Goal: To teach people what God in Christ is calling them to be and to do.

Approach: One night the anthropologist Loren Eiseley worked late in his study. Absentmindedly he laid a fossil bone on the floor beside his shepherd dog. Outside a winter storm howled as the hour crept toward midnight. Suddenly the sci­entist heard a heavy rasping of big teeth and looked down to see the fossilized bone in his dog’s mouth. A strange look glinted from the animal’s eyes and a deep growl rose from his chest. Ancient shapes were moving in his mind and de­termining his utterance. Only fools gave up bones. He was warning his master to come no closer. Yet his eyes were strained and desperate, for all his mortal life he had followed at Eiseley’s heels and loved him. But now something was call­ing him from out of the past, out of the distant past. It was the time of the great and final snow when the shape of this thing in his mouth spelled life. A voice from the past was contending with the voice of his present master. It was a strange encounter. Eiseley was wise enough to back away until the dog’s mood subsided. Afterwards they went outside and played in the snow, but for one terrible moment they had not been friends but enemies, facing each other over an invisible haunch ten thousand years removed.[3]Loren Eiseley, “The Night the Shadows Whispered,” Reader’s Digest, May, 1968, pp. 139-40.

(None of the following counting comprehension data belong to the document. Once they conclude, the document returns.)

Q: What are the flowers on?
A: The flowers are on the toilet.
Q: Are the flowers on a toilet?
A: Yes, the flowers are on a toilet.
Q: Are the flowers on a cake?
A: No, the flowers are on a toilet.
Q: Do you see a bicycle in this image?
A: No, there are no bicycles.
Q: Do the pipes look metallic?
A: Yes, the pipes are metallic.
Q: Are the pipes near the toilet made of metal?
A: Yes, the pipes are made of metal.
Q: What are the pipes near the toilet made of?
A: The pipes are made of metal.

All of our existence is a response to voices that call us, some call from the age of the Spirit and other, from the aeon of the beast. Athletes and models and merchants and scholars and musicians and criminals are what they are because of voices they have answered. Christianity is different from other patterns of existence only in the nature of its call. Paul plays with this word, the Greek root of which is our English word “call,” and makes it the motif of his greatest composition, the Ephesian letter. See how central this idea is to the entire epistle by reading Ephesians 4:1 as W. O. Carver translated it: “I, therefore, call-you-along, I the prisoner in the Lord, to order your life worthily of the calling with which you are called.”

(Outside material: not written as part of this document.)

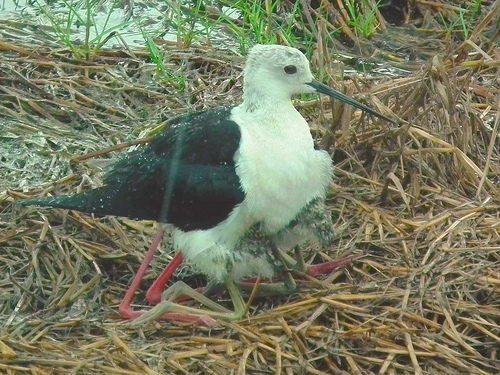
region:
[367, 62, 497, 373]
dried brown vegetation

God calls us in Christ to be the nucleus and pattern of a universal society by becoming members of the church which is the beginning of that final comic unity through which God’s full glory will be achieved (1:10). Christians must commit themselves then to the interests of the church which is the body of Christ (4:2-3) , the basic goals of which are the main­tenance of unity (4:3-6) and the achievement of growth (4:11-13). Christ acquires his ideal fullness through his body the church, which is portrayed as a full-grown person (4:13). The Christian calling never drowns individuals in the corporate unity, however. Our faith paradoxically accentuates both the social and the individual ideal (4:7). The grand climax comes when Christians participate in amplifying and extending this calling to others (Rev. 22: 17).